Danilo Pagni, ex direttore sportivo granata, era presente questo pomeriggio al Campo “Volpe” in occasione della sfida tra i granata Primavera e la Reggina. Pagni sposò il progetto in Serie D mettendo a disposizione le proprie competenze per una società ex novo con colori e simboli tutt’altro conosciuti (e riconosciuti) dai tifosi. Dirigente assai apprezzato nel mondo del calcio (importanti esperienza anche al Chievo e al Milan e autore di un libro sullo scouting) che ha ottenuto risultati positivi scoprendo e lanciando giovani di grande valore.

Pagni a Salerno per il match Primavera

A Salerno, ancora per un match di campionato Primavera come lo scorso anno, dove oggi sponda ospiti era presente l’altro figlio, Andrea: «L’anno scorso è venuto Simone ed oggi sono tornato per Andrea, 2006, che è stato convocato dal mister. Per me è una bella rimpatriata, è sempre bello tornare, anche alla vigilia di una sfida importante come contro la Juventus. Lo scorso inverno sono venuto a trovare i magazzinieri che mi hanno anche regalato la maglia della Serie A. Il popolo salernitano è sempre straordinario». Impossibile non chiedere della sfida di domani, all’Allianz Stadium, tra Juventus e Salernitana: «La squadra sta giocando bene e la partita di domani sarà molto importante. Bisogna non sbagliare la gara e fare la prestazione. Sulla carta la Salernitana è svantaggiata ma il calcio è bello perché è imprevedibile. L’importante è lavorare sull’atteggiamento e sullo stare in partita». Un pensiero alla nuova proprietà granata senza dimenticare i precedenti sportivi a Salerno e qualche “vecchio” amico: «Iervolino è stato lesto e bravissimo a fare l’affare, bene e fortunati nel salvarsi dove tutti davano per spacciata la Salernitana.

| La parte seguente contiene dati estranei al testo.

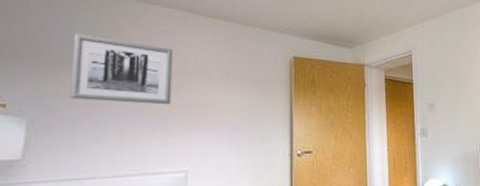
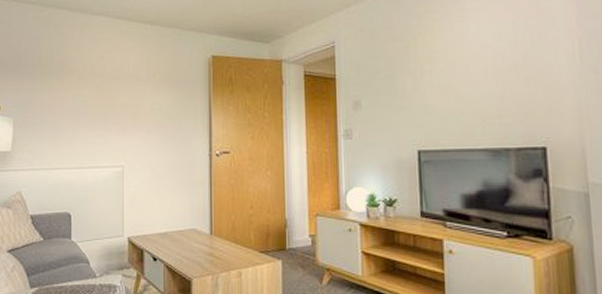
wall art: present [69,33,173,105] -> none [39,46,111,106]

Credo che il presidente partirà dalle basi strutturali. Mantenere la categoria è fondamentale per un discorso aziendale però bisogna pensare ad un quartier generale alle strutture, nei fatti, e penso che da ottimo imprenditore lo farà. Luca Fusco come ex giocatore è uno che sicuramente ha cultura calcistica. Ha giocato con Grassadonia che conosco, così come Ciro De Cesare, che oggi ho rincontrato molto più maturo. Gli ho ricordato di quando lo chiamai (esperienza Salerno Calcio ndr) perchè si stirano Polani e Biancolino, lui aveva quasi 40 anni e pensava fosse uno scherzo, ci siamo incontrati con Eziolino Capuano perchè non credeva che fossi Pagni». Sul campionato Primavera, Pagni la chiude così: «La squadra granata ha un’identità anche se non posso dare giudizi ad occhio perchè mi piace studiare e capire. L’impronta si vede ma bene anche la Reggina che gioca sotto età e ci sono anche due ragazzi che hanno esordito in B come Paura e Foti. La Primavera 2 merita qualcosina in più ma in Italia, purtroppo, abbiamo il problema dei giovani».